The debate wasn't how much, it was if he had any at all.
But even though he was a junior, he had big plans. He taught us all that apparently there is an "I" in team, because one Friday he scurried in to the head of marketing's office, and without telling the rest of the team who'd been there considerably longer, and worked considerably harder, presented a plan for a huge project that the team was supposed to meet about and work on together. He said he wanted to be the point person on it, and in what can only be described as a complete lack of judgment, if not consciousness, the head of marketing said okay.

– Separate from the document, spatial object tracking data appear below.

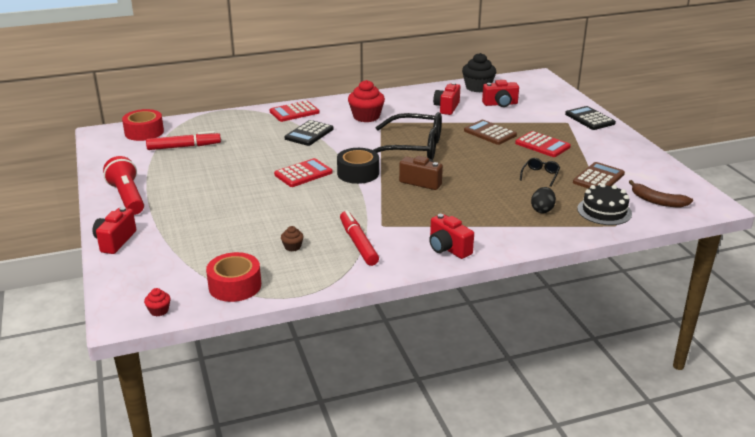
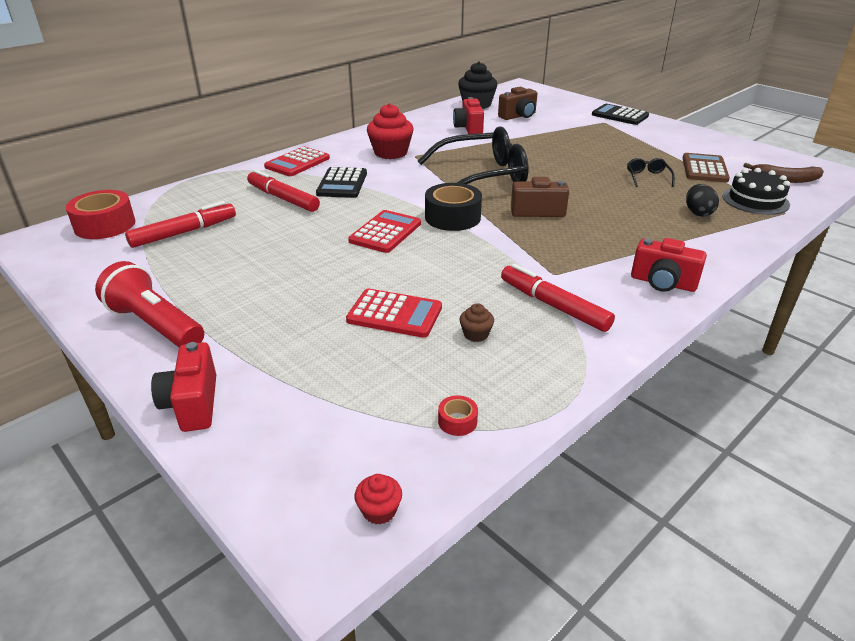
camera: 25 degrees left, 5 degrees up
(235, 286) = (457, 421): red tape -> red tape, size x0.45
(261, 136) = (283, 198): none -> red marker
(490, 133) = (544, 145): brown calculator -> none
(500, 104) = (518, 116): red camera -> brown camera
(542, 145) = (610, 147): red calculator -> red calculator (394, 314)

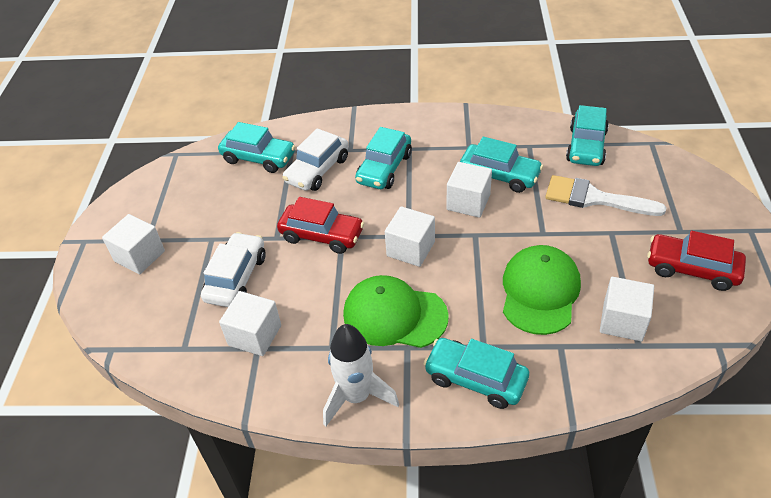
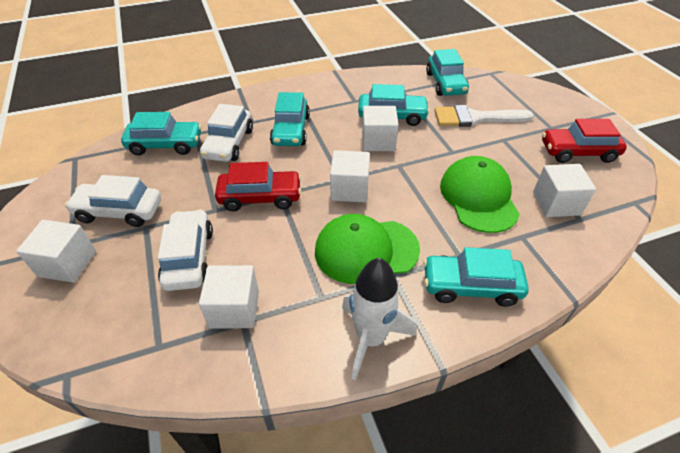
camera: 25 degrees left, 0 degrees up
(195, 218) = (119, 211): none -> white car

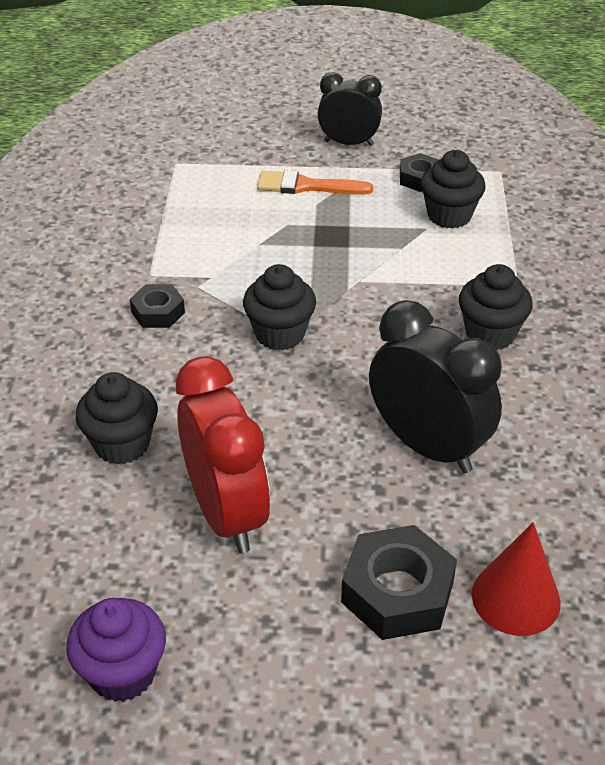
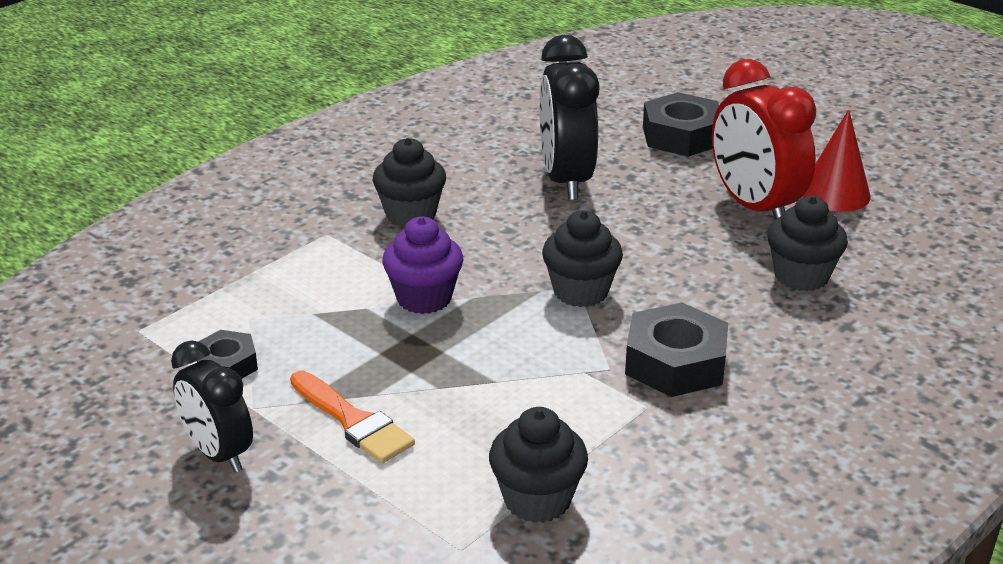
camera: 140 degrees left, 10 degrees down
(122, 673) = (890, 171): purple cupcake -> purple cupcake (424, 298)
(158, 312) = (675, 363): black nut -> black nut, size x1.70
(226, 513) = (754, 207): red clock -> red clock turned 45 degrees counterclockwise
(449, 215) = (272, 313): black cupcake -> black cupcake (537, 499)
(515, 598) = (615, 109): red cone -> red cone (835, 193)

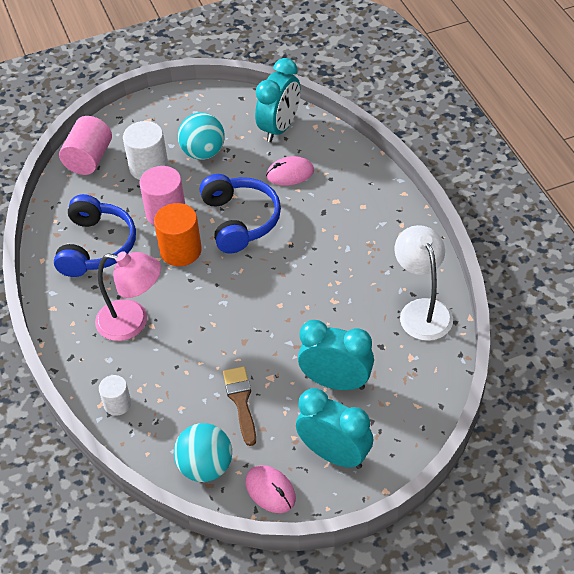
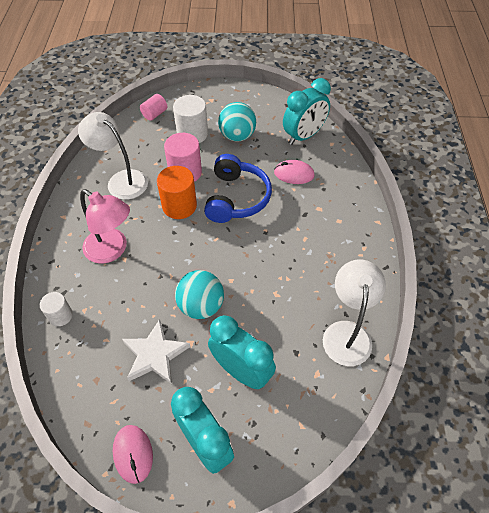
camera: 20 degrees right, 5 degrees up
(89, 159) = (154, 114): pink cylinder -> pink cylinder, size x0.60
(96, 246) = (121, 180): blue headphones -> white lamp
(205, 467) = (93, 405): turquoise ball -> turquoise ball (201, 306)
(241, 401) = (155, 355): brown brush -> white star

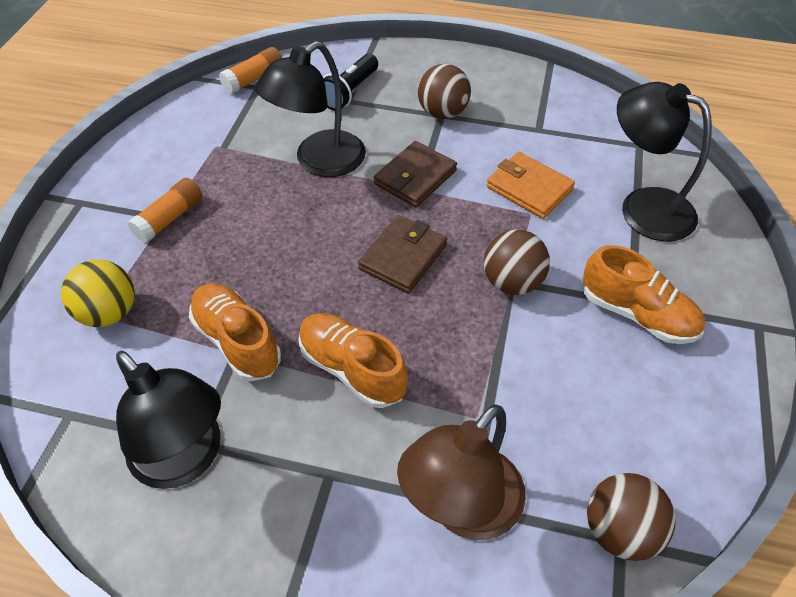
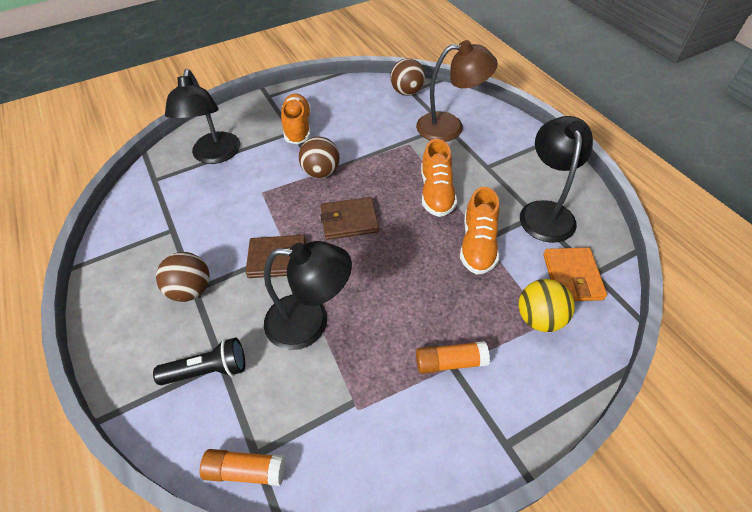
camera: 130 degrees left, 0 degrees up
(529, 188) = (239, 203): orange wallet -> orange wallet (572, 276)

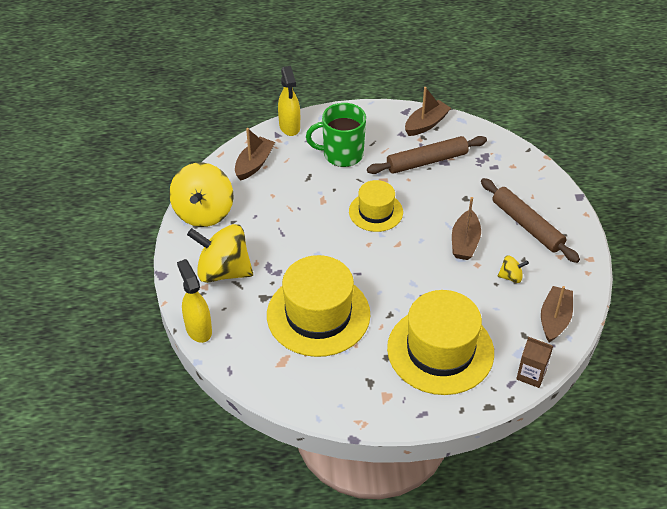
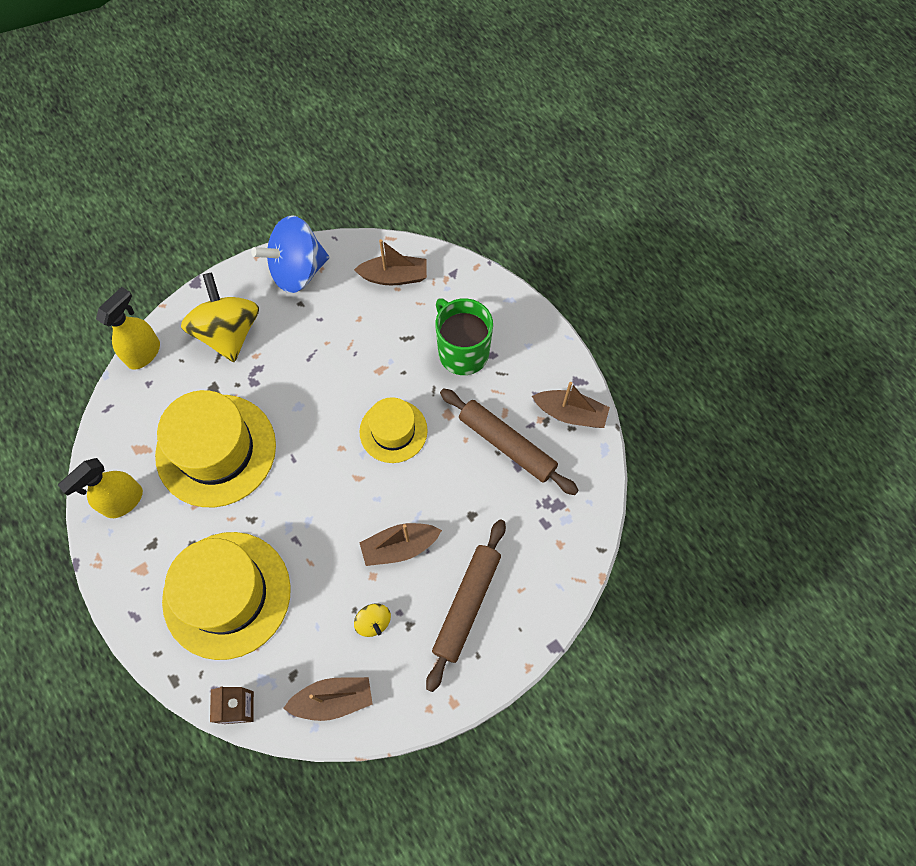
camera: 60 degrees right, 20 degrees up
(204, 212) = (297, 271): yellow spinning top -> blue spinning top
(289, 127) = (473, 278): yellow spray bottle -> yellow spray bottle (123, 501)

I suppose there are two ways to look at the situation. One is you could admire the fact this junior art director saw an opportunity to advance and took it, consequences be damned.
The other way - the way I see it - is that this under-qualified, universally disliked and obnoxious little twerp basically betrayed everyone he worked with for his personal gain, without having thought through the fact no one else on the team would lift a finger to execute whatever alleged vision he had for the project.
When the team refused to work with him, it reminded me of that scene in The Right Stuff. He wanted to do it by himself. We were happy to oblige.
Shortly thereafter, the rest of us also went into the head of marketing's office and gave our point of view on the art director, his vision, and his lack of ability and talent to execute it - and made sure he was clear on the fact that the art director would not be receiving any help from us.
Interestingly enough, the following day was this art director's last. And the team carried out the project - with our original idea of how it should work as well as a brutal deadline - without a hitch.
I'll be the very first to admit I've always had a healthy disdain for the phrase "team player."
Imagine my surprise to find out I've been one the whole time.